OpenAI、Appleの営業秘密訴訟に反論

OpenAIは、営業秘密の不正取得を巡ってAppleから提訴されたことを受け、反論をまとめた声明を公開しました。

声明では、Appleを「史上最も偉大な企業の一つであり、細部にまで徹底的にこだわることでその名声を築いてきた」と評価しつつも、今回の訴訟については「不注意かつ攻撃的で、奇妙なほど個人的なもの」であり、残念ながらその名声にふさわしいものとは言えないと批判しています。

Appleは訴状で、今年2月にOpenAIに対し、自社の機密情報が不適切にOpenAIの事業に流用されている可能性があるとの懸念を伝えたものの、OpenAIからの回答はなかったと主張しています。

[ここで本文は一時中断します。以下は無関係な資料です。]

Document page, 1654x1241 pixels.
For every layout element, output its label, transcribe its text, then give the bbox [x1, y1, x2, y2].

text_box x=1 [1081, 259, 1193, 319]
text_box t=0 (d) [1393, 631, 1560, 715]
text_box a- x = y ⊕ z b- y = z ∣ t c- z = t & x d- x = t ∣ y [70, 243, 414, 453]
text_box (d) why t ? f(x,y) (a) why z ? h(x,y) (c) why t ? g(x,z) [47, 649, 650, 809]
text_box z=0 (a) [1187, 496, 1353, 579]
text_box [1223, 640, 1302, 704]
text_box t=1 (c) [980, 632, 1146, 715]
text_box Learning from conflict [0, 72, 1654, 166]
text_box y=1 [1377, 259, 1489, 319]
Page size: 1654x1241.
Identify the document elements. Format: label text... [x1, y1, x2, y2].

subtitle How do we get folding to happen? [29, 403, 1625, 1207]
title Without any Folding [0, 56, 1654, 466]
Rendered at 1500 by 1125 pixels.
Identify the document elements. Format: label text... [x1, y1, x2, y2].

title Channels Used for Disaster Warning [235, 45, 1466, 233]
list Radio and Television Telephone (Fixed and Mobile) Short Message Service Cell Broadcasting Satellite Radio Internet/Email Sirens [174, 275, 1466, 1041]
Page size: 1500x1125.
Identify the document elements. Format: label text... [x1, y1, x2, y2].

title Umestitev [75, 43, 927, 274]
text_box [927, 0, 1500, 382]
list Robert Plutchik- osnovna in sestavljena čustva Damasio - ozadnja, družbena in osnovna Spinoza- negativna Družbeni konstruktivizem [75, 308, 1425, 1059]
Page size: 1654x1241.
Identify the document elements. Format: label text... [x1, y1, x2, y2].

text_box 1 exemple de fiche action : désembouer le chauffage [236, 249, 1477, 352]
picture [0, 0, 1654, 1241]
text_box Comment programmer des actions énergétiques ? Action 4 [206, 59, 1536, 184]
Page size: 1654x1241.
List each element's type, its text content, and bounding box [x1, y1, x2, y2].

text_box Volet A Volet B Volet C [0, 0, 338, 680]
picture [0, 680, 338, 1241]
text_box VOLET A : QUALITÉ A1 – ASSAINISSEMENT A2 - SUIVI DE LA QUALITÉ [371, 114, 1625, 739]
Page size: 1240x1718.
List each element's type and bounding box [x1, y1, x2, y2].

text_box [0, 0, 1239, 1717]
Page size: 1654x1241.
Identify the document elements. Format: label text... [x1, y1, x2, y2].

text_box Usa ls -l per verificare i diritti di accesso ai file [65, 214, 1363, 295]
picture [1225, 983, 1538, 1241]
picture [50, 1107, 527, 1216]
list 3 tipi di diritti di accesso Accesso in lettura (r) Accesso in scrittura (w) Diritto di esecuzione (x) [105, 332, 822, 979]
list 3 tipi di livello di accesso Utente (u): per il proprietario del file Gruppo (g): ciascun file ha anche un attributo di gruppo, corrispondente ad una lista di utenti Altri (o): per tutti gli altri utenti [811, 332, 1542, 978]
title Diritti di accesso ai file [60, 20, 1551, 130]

しかし、実際には外部弁護士がアジア系の姓を取り違えて別人にメールを送っており、OpenAI側の指摘を受けてようやくAppleが認めたとしています。また、OpenAIの法務責任者と話し合いを行ったとする主張についても、実際にはそうした事実がなかったことも認めたとのことです。

その時点でこの訴訟における具体的な申し立てを一度も提起していなかったこと、そしてむしろ「問題は解決に向かっている」とOpenAIに伝えていた事実を、Appleは依然として隠しており、その後5ヶ月間何の連絡もないまま、突然提訴されたとしています。

また、退職後に機密情報へアクセスしたとされている元Appleエンジニア、チャン・リウ氏については、実際にはAppleの社員がリウ氏に連絡を取り、当該情報の所在を探すよう協力を求めていたことをAppleが認めたとのことです。iMessageのやり取りも公開されています。

営業秘密を持ち出そうとしたとされている元Appleの製品デザイン担当バイスプレジデント、タン・タン氏についても、同氏は他社の機密情報を取得・利用してはならないことを一貫してチームへ伝えていたと説明しています。

「Appleによる仮差止命令の請求は、誤った情報に基づいているうえ、まったく不必要なものです。私たちはAppleの営業秘密を保有しておらず、求めてもいないからです。私たちは、フロンティアを切り拓く革新的な製品や技術を生み出すことにより強い関心を持っています」としています。